* **PROMPT**: Look through the material below and copy exactly the lines from the line with "Rendered at 1500 by 844 pixels." to the line with "Document page, 1500x844 pixels.", those two lines included.
*** Opening DATA EXTRACTS ***
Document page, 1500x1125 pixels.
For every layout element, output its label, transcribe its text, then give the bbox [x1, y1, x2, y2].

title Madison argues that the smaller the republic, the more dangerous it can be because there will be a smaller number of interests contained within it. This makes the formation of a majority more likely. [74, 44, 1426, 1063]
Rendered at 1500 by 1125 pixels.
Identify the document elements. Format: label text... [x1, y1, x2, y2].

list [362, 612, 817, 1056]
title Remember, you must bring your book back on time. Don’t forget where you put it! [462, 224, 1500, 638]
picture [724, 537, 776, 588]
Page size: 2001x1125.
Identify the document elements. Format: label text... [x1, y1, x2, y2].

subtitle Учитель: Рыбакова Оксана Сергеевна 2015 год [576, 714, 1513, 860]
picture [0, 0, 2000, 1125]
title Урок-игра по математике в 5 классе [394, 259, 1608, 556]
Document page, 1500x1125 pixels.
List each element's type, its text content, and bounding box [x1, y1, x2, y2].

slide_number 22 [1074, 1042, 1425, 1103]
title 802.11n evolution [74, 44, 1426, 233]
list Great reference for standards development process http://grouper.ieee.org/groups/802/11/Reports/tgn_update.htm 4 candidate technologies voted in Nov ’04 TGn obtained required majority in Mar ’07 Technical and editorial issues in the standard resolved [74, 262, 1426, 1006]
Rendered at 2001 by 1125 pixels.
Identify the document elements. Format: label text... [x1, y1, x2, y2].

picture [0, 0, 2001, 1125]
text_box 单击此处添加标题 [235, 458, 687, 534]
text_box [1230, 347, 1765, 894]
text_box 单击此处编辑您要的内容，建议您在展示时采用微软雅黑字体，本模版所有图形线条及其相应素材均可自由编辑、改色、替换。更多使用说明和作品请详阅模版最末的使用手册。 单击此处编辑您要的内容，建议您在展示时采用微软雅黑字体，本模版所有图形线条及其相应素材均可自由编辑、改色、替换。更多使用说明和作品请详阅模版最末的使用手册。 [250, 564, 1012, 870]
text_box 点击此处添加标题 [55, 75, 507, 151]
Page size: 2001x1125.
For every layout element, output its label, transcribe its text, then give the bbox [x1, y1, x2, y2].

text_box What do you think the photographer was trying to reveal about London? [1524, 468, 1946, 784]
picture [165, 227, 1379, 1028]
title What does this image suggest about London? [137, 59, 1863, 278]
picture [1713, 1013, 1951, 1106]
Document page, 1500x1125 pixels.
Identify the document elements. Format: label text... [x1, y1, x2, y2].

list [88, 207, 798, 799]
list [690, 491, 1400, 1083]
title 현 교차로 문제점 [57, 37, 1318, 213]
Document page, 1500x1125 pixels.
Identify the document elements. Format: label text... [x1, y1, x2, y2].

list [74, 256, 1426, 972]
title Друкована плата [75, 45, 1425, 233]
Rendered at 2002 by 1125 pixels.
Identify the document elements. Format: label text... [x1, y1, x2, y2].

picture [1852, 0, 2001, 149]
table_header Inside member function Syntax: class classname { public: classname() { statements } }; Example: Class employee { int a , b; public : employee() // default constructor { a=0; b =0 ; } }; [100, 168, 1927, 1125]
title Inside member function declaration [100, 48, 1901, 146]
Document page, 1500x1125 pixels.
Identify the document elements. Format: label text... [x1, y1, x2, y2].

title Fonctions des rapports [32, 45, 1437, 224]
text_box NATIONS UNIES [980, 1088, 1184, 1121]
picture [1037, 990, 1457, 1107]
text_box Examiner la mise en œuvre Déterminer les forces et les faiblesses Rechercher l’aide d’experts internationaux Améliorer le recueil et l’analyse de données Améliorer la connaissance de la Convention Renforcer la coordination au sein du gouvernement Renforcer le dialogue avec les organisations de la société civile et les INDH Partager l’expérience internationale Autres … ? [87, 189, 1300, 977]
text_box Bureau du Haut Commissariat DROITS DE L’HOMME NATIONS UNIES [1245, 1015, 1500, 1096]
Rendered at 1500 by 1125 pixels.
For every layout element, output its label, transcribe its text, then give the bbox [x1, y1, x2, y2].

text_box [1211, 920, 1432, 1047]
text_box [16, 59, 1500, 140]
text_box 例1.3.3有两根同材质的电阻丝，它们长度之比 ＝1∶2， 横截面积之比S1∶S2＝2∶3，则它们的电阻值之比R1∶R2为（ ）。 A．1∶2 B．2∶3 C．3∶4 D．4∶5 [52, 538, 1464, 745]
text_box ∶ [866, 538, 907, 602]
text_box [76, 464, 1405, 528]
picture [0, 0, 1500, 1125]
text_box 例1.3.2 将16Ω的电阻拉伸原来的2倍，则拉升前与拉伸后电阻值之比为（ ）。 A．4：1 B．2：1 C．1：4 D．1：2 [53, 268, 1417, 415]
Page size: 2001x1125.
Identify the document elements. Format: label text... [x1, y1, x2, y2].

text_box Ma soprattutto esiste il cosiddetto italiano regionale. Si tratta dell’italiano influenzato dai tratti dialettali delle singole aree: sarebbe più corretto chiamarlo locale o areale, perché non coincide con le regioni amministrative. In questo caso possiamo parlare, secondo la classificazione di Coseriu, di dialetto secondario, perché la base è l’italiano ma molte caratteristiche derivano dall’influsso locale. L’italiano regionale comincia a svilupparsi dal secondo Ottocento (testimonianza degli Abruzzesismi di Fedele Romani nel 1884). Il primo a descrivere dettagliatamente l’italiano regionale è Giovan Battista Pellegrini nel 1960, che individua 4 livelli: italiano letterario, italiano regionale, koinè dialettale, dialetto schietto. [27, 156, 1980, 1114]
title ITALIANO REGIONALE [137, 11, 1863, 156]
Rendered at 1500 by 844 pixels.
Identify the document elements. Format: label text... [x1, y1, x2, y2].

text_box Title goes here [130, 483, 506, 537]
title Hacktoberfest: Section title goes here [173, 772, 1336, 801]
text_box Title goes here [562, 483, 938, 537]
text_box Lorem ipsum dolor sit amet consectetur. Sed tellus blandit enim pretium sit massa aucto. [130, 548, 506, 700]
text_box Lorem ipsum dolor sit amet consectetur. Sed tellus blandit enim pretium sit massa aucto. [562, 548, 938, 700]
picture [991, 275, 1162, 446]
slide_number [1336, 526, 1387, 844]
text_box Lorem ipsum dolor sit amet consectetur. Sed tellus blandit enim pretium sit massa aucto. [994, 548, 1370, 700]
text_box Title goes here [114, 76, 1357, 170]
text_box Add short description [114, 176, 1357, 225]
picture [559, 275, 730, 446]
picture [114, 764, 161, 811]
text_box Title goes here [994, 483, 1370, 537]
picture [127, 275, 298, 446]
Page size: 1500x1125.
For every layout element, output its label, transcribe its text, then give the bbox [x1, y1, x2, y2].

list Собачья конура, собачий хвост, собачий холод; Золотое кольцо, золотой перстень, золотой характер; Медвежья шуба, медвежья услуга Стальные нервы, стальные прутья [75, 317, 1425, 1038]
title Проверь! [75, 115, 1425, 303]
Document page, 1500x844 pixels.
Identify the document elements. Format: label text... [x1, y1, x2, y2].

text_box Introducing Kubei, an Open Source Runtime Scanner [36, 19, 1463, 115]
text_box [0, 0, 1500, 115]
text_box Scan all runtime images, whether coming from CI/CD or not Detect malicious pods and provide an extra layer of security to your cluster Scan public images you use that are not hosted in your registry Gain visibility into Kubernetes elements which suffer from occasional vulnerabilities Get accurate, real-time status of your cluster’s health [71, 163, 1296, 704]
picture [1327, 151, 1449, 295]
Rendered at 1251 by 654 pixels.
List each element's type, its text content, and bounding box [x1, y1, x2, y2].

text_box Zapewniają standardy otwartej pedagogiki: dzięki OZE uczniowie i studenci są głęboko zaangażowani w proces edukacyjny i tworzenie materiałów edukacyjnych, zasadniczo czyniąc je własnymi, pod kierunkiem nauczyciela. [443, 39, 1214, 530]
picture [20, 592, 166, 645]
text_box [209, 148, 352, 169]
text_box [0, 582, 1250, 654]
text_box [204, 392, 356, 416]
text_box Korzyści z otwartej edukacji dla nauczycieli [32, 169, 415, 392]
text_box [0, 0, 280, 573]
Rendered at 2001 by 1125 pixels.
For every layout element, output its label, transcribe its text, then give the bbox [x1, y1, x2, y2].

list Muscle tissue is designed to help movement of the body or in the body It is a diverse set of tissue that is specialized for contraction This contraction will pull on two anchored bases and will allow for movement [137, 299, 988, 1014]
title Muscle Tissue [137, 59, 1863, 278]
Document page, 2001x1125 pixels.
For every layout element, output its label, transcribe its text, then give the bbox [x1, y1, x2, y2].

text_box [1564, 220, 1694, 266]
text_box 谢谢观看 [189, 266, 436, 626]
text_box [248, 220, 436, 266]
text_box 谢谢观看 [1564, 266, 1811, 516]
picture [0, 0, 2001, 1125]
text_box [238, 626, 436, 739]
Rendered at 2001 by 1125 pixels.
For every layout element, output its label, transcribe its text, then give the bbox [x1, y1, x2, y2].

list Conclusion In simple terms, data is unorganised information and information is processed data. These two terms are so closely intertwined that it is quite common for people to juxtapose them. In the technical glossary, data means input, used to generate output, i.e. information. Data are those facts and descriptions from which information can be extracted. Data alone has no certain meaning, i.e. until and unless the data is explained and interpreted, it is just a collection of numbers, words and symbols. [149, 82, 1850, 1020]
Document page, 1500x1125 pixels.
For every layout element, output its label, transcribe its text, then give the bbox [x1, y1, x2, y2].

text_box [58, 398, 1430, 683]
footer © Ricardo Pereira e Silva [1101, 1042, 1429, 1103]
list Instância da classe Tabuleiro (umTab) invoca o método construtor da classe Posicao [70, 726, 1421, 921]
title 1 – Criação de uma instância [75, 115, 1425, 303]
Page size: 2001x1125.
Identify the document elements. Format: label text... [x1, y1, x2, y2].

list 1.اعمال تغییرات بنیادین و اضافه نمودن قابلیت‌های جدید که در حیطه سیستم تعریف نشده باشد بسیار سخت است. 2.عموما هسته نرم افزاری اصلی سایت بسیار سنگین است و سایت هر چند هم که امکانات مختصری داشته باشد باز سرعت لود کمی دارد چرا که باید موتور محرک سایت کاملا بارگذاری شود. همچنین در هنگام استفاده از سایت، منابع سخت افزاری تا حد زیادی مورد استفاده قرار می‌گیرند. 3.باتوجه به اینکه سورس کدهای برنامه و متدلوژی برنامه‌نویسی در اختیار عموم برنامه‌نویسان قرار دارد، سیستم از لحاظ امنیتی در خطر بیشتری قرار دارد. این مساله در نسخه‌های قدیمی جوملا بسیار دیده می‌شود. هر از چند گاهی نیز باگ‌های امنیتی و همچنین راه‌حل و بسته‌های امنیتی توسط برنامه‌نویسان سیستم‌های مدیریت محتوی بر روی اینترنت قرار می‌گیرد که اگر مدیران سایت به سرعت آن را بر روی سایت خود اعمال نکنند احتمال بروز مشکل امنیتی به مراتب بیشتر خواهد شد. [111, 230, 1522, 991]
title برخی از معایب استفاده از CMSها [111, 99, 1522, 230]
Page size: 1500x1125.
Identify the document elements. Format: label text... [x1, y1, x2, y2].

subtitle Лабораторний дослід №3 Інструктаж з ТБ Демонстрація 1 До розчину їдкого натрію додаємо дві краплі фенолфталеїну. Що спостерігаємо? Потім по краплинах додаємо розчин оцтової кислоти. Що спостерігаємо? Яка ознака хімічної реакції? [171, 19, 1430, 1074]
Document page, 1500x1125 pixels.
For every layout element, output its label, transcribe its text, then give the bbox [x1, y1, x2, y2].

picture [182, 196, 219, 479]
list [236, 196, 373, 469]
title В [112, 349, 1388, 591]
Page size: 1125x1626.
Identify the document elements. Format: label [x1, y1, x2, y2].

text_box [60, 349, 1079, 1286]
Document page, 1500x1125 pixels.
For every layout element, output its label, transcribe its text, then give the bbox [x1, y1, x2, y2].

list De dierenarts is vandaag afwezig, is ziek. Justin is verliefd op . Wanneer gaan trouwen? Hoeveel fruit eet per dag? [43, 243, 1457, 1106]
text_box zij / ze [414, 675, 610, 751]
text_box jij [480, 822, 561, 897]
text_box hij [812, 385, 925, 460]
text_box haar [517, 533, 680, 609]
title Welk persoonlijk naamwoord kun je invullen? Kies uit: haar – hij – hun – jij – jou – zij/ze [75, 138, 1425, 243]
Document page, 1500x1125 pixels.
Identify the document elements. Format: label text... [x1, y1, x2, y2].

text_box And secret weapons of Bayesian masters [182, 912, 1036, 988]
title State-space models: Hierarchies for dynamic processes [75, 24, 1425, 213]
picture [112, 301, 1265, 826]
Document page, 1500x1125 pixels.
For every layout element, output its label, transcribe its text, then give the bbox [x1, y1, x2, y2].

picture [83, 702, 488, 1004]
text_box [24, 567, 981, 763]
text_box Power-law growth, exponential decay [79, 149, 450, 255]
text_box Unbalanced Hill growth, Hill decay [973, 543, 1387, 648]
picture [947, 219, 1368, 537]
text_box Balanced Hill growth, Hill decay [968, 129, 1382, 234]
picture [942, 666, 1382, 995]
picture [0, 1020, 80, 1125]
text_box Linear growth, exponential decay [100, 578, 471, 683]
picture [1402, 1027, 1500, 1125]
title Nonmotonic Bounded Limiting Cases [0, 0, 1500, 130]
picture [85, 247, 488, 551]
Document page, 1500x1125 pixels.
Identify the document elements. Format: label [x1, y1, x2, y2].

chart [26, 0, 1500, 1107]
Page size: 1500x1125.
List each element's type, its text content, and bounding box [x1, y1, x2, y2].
*** Closing DATA EXTRACTS ***
* **EXERCISE ANSWER**:
Rendered at 1500 by 844 pixels.
Identify the document elements. Format: label text... [x1, y1, x2, y2].

text_box Title goes here [130, 483, 506, 537]
title Hacktoberfest: Section title goes here [173, 772, 1336, 801]
text_box Title goes here [562, 483, 938, 537]
text_box Lorem ipsum dolor sit amet consectetur. Sed tellus blandit enim pretium sit massa aucto. [130, 548, 506, 700]
text_box Lorem ipsum dolor sit amet consectetur. Sed tellus blandit enim pretium sit massa aucto. [562, 548, 938, 700]
picture [991, 275, 1162, 446]
slide_number [1336, 526, 1387, 844]
text_box Lorem ipsum dolor sit amet consectetur. Sed tellus blandit enim pretium sit massa aucto. [994, 548, 1370, 700]
text_box Title goes here [114, 76, 1357, 170]
text_box Add short description [114, 176, 1357, 225]
picture [559, 275, 730, 446]
picture [114, 764, 161, 811]
text_box Title goes here [994, 483, 1370, 537]
picture [127, 275, 298, 446]
Page size: 1500x1125.
For every layout element, output its label, transcribe its text, then give the bbox [x1, y1, x2, y2].

list Собачья конура, собачий хвост, собачий холод; Золотое кольцо, золотой перстень, золотой характер; Медвежья шуба, медвежья услуга Стальные нервы, стальные прутья [75, 317, 1425, 1038]
title Проверь! [75, 115, 1425, 303]
Document page, 1500x844 pixels.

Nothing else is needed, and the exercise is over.